A value is trying to be set on a copy of a slice from a DataFrame.
Try using .loc[row_indexer,col_indexer] = value instead

See the caveats in the documentation: https://pandas.pydata.org/pandas-docs/stable/user_guide/indexing.html#returning-a-view-versus-a-copy



In [15]:
grouped_complaints_selected_years = (
    selected_years
    .groupby(["Year", "BoardCat"])
    .size()
    .reset_index(name="Count")
)


fig5 = px.bar(
    grouped_complaints_selected_years,
    x="Year",
    y="Count",
    color="BoardCat", 
    barmode="group",   
    title="Complaints by BoardCat for 2018 and 2022"
)

fig5.show()

It's still hard to extract insights. I'll try to get the percentage for each category

In [16]:
#A new series calculating sum by type, so I can divide by it

total_counts_per_year = grouped_complaints_selected_years.groupby("Year")["Count"].transform("sum")

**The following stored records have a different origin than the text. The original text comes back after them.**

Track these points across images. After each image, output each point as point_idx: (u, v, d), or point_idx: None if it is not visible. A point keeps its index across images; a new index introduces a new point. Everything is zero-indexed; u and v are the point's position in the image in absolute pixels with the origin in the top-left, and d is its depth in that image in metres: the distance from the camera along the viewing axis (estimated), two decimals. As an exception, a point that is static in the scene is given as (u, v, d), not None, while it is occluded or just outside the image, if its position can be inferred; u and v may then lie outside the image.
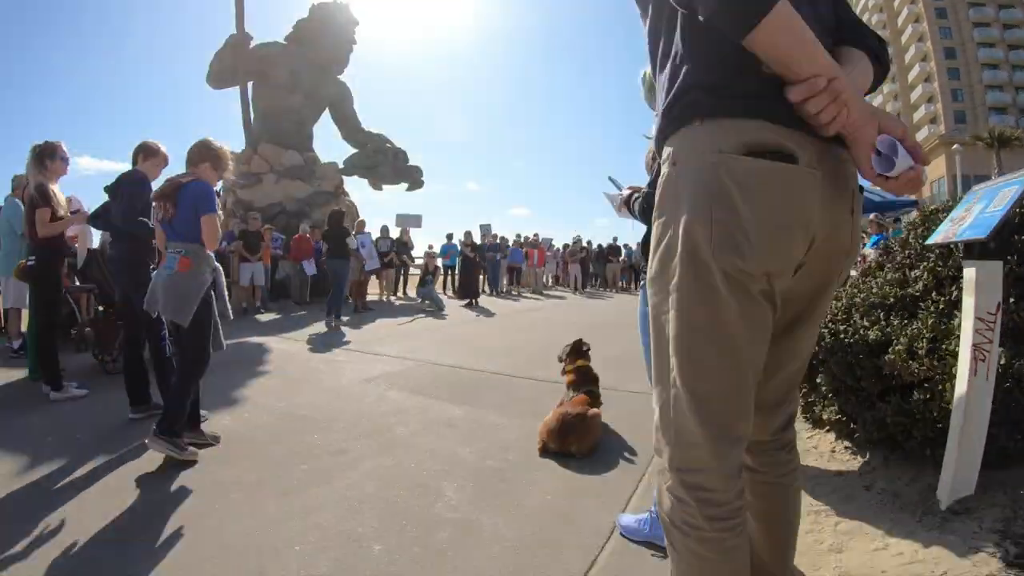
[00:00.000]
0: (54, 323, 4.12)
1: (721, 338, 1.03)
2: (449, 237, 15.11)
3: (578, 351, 3.81)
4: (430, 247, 15.00)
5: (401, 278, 13.99)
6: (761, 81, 0.98)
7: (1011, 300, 2.00)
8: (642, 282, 2.15)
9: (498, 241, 16.00)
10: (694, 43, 1.03)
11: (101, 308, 5.26)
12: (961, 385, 1.85)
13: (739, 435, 1.09)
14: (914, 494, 2.06)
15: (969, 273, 1.85)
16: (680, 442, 1.09)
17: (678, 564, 1.11)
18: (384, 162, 14.91)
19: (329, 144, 29.11)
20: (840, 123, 0.94)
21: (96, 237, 5.46)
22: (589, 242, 19.28)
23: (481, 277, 14.27)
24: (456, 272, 13.54)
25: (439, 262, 14.21)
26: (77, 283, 5.26)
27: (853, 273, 3.22)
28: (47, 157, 3.86)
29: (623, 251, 19.05)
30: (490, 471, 2.76)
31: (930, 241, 2.14)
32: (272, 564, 1.91)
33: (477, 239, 14.59)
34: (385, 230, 13.10)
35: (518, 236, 17.26)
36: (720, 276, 1.00)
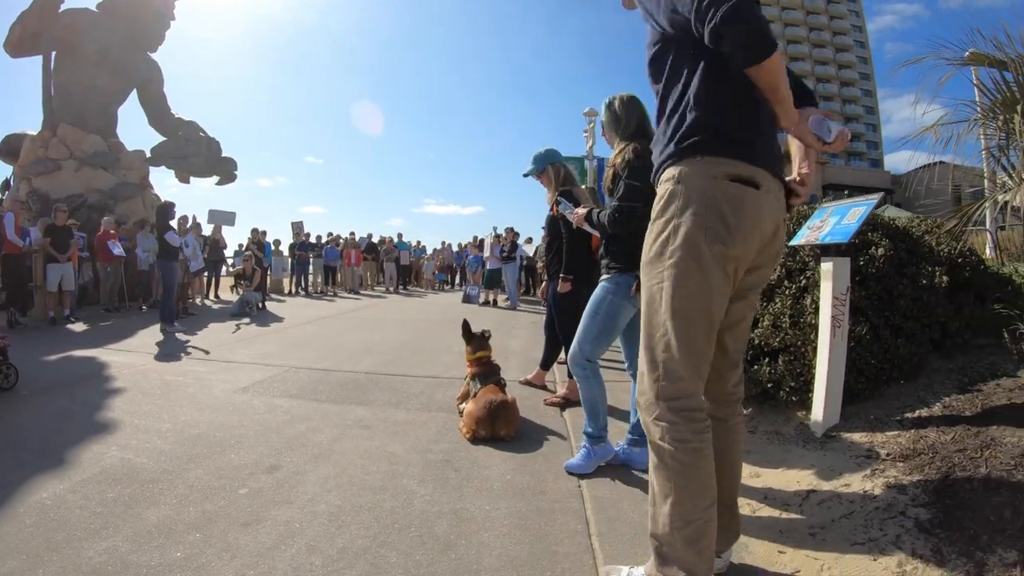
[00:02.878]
0: None
1: (704, 298, 1.52)
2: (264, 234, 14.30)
3: (481, 340, 3.89)
4: (240, 246, 14.07)
5: (214, 280, 12.97)
6: (744, 137, 1.52)
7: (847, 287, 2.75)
8: (605, 276, 2.72)
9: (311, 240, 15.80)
10: (706, 101, 1.52)
11: None
12: (823, 346, 2.56)
13: (704, 374, 1.59)
14: (791, 431, 2.78)
15: (827, 266, 2.56)
16: (669, 378, 1.55)
17: (667, 474, 1.53)
18: (196, 152, 13.31)
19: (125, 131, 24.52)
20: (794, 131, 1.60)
21: None
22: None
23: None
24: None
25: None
26: None
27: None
28: None
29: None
30: (437, 463, 2.87)
31: (793, 242, 2.84)
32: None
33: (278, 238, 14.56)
34: (198, 228, 11.83)
35: (330, 234, 16.92)
36: (710, 257, 1.49)
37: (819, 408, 2.59)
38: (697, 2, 1.42)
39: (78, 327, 7.85)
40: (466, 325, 3.92)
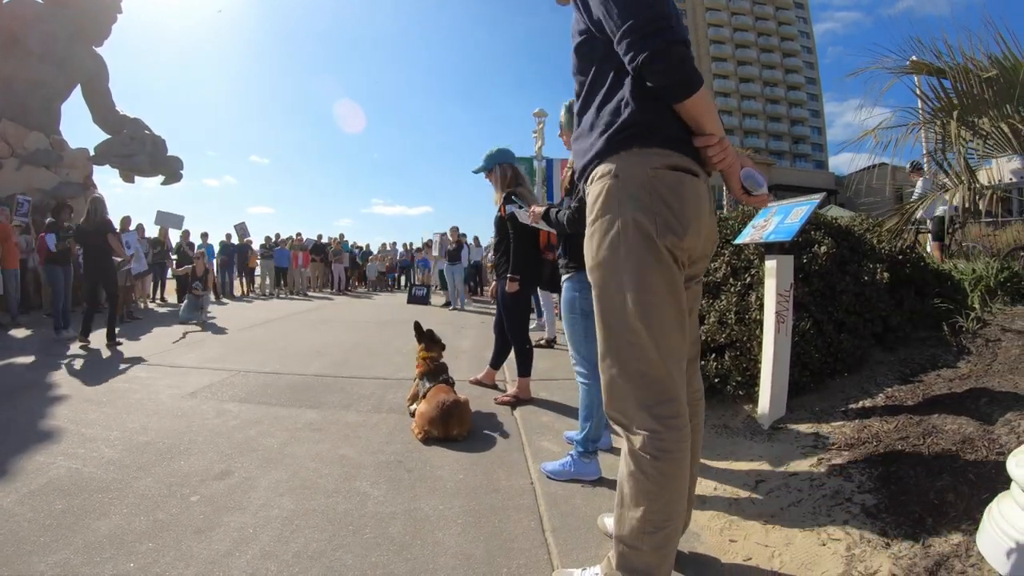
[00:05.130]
0: None
1: (670, 290, 1.46)
2: (204, 236, 14.22)
3: (431, 340, 3.91)
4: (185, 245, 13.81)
5: (161, 283, 12.66)
6: (678, 129, 1.48)
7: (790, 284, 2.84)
8: (566, 275, 2.71)
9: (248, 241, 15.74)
10: (640, 99, 1.47)
11: None
12: (768, 341, 2.64)
13: (683, 370, 1.52)
14: (739, 424, 2.86)
15: (771, 264, 2.64)
16: (647, 383, 1.46)
17: (643, 482, 1.45)
18: (141, 151, 12.81)
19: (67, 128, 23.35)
20: (724, 163, 1.51)
21: None
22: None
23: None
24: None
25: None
26: None
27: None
28: None
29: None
30: (389, 465, 2.85)
31: (738, 241, 2.93)
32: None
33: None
34: (141, 229, 11.60)
35: (277, 235, 16.67)
36: (664, 250, 1.44)
37: (765, 401, 2.68)
38: (618, 39, 1.40)
39: (20, 332, 7.53)
40: (417, 326, 3.93)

# A new column for percentage in my existing df
grouped_complaints_selected_years["Percentage"] = (grouped_complaints_selected_years["Count"] / total_counts_per_year) * 100



In [17]:
#Trying the bar chart again

fig6 = px.bar(
    grouped_complaints_selected_years,
    x="Year",
    y="Percentage",
    color="BoardCat", 
    barmode="group",   
    title="Ratio of Complaints by BoardCat for 2018 and 2022"
)

fig6.show()

Interesting. Before the act, 50% of the complaints resolved in exonirating the officer or being unsubstantiated, both leading to the officer to be free of the charge. 

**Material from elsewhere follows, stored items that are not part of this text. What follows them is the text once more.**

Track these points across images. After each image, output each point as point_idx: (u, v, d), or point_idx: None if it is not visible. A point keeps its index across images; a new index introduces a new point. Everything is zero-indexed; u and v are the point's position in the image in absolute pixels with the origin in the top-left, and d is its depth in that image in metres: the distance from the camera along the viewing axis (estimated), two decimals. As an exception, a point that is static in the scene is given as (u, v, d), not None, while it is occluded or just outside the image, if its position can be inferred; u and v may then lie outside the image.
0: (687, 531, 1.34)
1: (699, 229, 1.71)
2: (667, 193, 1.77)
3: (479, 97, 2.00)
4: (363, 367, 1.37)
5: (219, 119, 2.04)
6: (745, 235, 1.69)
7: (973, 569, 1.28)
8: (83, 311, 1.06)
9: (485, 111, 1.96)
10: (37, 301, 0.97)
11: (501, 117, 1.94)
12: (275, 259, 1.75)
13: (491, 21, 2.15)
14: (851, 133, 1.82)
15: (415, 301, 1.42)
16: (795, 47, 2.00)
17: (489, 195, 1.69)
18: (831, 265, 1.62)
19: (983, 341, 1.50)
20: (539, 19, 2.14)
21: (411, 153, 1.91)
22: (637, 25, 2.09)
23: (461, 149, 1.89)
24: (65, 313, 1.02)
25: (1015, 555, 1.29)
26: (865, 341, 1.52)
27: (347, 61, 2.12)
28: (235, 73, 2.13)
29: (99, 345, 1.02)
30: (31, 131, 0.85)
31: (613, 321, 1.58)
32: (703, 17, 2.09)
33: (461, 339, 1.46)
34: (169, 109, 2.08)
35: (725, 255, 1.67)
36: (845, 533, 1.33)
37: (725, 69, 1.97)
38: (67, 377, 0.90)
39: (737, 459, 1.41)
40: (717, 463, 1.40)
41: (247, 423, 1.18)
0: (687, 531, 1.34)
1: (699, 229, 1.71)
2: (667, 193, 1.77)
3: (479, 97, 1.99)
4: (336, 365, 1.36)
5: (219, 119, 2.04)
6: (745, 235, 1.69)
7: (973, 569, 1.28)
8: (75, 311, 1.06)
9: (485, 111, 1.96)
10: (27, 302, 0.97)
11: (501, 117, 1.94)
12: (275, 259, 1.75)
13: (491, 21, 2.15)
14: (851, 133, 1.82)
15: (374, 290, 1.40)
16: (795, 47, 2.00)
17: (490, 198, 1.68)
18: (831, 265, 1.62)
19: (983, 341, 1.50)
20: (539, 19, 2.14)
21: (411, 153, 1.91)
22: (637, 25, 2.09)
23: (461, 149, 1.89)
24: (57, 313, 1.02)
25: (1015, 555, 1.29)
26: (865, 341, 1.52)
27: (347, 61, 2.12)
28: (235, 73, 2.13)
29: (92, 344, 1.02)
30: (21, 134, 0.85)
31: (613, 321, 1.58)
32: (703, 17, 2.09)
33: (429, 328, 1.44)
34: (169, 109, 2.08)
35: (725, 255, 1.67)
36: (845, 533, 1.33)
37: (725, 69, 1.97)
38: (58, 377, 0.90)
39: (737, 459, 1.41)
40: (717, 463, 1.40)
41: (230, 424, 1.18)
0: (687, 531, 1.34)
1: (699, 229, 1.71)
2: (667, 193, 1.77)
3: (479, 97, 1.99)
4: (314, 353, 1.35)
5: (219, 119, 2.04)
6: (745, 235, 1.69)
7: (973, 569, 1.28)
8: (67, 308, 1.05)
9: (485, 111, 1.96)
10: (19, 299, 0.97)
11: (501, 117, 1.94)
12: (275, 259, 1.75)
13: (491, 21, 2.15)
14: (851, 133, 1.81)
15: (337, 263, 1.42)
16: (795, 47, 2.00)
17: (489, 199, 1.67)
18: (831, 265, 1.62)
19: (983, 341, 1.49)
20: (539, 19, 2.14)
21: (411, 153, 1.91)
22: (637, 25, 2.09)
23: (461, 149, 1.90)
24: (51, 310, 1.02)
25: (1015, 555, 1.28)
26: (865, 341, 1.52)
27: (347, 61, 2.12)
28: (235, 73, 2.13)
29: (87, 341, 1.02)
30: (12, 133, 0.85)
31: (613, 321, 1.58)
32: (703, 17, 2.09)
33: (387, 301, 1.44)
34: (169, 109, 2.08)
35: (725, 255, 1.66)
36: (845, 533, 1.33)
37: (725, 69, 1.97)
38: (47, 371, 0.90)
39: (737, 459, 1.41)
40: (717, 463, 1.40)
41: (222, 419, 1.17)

This number went down to almost 5% after the act. Instead, 56% of the complaints now are 'truncated'. A truncated allegation can result in four general outcomes:"
1. An allegation is closed as complaint withdrawn when the complainant voluntarily withdraws the complaint.
2. An allegation is closed as complainant/victim/witness unavailable when the complainant, victim and/or witness cannot be located after multiple and varied attempts (This also includes complaints in which the complainant is incarcerated and the attorney advises no contact).
3. An allegation is closed as complainant/victim/witness uncooperative when the participation of the complainant, victim and/or witness is insufficient to enable the board to conduct a full investigation.
4. An allegation is closed as victim unidentified when the board is unable to identify the victim."

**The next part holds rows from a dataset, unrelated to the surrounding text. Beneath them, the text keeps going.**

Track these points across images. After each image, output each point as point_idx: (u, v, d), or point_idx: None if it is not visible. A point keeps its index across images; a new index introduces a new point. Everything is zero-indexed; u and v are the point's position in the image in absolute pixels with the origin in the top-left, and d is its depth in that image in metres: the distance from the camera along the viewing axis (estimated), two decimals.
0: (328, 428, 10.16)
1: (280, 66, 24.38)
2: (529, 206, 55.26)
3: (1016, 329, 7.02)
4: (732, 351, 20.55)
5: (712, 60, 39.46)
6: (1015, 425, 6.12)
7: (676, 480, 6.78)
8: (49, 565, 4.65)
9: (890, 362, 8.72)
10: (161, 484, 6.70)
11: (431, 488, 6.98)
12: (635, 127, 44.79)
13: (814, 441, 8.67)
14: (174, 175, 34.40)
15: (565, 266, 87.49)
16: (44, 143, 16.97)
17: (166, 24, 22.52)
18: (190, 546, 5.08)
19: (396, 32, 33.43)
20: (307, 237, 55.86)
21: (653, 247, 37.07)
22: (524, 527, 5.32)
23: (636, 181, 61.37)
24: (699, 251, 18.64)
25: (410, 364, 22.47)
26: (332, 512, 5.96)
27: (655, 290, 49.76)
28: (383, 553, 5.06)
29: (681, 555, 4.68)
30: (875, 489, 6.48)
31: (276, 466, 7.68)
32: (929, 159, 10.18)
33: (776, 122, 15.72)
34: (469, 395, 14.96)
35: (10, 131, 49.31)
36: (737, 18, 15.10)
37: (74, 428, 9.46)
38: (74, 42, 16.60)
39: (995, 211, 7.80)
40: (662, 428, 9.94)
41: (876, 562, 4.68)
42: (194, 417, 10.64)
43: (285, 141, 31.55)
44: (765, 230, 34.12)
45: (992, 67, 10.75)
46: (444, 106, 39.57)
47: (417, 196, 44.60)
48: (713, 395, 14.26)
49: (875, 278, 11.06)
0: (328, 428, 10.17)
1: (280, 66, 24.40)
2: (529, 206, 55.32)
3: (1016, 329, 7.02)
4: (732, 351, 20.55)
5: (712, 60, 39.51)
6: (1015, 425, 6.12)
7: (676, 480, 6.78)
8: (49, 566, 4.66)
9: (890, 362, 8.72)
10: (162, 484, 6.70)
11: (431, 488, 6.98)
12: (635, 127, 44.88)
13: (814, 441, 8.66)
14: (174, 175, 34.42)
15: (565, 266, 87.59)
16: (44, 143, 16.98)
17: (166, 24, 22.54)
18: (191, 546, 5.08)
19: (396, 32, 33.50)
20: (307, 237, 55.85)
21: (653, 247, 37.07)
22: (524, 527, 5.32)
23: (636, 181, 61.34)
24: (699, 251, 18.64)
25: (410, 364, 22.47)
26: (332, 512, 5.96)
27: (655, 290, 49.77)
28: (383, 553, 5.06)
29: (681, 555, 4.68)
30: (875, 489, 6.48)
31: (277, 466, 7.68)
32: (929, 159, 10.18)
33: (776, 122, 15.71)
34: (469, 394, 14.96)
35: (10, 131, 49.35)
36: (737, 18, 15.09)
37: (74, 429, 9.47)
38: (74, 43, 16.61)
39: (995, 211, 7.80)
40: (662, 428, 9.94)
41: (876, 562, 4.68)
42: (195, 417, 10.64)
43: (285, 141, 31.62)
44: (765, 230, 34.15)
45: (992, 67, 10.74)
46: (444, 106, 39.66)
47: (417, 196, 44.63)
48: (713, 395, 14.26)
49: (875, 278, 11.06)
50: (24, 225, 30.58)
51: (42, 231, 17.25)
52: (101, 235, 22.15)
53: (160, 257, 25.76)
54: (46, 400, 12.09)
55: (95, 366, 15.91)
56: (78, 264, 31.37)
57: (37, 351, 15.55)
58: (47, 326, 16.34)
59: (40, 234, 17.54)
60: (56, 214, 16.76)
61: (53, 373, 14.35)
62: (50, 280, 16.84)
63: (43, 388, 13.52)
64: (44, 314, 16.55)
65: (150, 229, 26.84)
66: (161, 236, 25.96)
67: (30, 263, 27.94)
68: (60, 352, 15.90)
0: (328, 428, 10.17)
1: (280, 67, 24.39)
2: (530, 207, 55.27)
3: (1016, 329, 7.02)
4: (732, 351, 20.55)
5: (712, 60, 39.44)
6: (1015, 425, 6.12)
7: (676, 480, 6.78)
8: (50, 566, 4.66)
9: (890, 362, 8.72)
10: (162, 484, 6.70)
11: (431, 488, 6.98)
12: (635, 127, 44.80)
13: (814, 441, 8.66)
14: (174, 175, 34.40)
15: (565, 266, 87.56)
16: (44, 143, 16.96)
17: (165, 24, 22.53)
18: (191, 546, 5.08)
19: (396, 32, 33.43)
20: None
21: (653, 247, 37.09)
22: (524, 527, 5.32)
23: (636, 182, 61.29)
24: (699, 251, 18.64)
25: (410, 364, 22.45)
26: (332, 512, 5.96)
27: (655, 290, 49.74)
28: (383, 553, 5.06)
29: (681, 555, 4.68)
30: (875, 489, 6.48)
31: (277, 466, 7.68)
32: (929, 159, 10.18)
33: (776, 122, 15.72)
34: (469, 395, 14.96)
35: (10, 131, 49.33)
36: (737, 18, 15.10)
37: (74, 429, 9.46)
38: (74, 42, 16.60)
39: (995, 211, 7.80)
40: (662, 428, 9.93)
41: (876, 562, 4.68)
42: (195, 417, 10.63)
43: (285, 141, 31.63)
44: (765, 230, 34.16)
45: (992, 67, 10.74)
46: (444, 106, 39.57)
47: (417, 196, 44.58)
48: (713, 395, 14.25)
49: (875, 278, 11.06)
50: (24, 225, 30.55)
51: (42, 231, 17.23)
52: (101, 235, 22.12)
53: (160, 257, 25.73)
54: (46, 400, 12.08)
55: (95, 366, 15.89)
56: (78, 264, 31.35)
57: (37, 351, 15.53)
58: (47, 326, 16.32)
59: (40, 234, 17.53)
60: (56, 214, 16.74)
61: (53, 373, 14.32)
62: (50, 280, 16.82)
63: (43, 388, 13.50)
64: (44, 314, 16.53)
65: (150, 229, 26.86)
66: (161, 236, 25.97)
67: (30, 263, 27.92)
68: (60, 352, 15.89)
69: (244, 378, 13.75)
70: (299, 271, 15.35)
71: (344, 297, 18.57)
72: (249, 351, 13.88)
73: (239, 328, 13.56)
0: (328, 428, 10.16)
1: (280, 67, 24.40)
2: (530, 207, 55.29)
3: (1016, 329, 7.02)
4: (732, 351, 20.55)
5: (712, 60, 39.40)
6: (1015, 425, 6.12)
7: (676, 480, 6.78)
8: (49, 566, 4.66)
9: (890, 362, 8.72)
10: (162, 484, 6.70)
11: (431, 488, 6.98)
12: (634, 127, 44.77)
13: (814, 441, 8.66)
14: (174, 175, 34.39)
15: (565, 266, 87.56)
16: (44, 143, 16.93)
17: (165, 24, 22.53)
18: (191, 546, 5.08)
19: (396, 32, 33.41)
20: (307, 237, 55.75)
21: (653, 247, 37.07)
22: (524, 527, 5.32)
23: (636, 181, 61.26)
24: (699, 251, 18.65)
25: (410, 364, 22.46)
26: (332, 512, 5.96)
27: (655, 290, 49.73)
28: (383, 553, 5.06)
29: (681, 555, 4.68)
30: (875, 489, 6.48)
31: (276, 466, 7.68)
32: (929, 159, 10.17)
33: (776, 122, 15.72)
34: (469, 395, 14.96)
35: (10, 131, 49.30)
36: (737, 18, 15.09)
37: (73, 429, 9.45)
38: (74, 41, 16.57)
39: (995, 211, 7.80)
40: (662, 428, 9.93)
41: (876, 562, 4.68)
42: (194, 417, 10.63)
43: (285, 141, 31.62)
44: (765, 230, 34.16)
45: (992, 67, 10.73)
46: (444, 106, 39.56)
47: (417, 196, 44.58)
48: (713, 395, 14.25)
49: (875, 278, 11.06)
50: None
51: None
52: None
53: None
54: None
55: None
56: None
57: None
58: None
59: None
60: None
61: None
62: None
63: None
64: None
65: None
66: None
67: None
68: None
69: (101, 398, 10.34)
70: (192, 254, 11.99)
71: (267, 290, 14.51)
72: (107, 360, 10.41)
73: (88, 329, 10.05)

All of the outcomes are quite similar with regards to penalizing the officer named in the complaint, which is that they don't get penalized. 
Moreover, the % of complaints substantiated (only one in favor of the complainant) seems to remain the same. 



## Conclusion

I started this analysis with the hypothesis that the Act has been associated with changes in trends of complaints against police officers, particularly that it increased overall complaints and especially substantiated complaints against police officers. 

However, I found little evidence to that. The only significant findings were:
- Complaints on Abuse of Authority significantly decreased around 2021-2023, relative to others
- There are less complaints that are unsubstantiated or resolved in exonirating the officer, but there are much more 'truncated' ones. Which don't seem to be much different with regards to penalizing officers named in the complaint.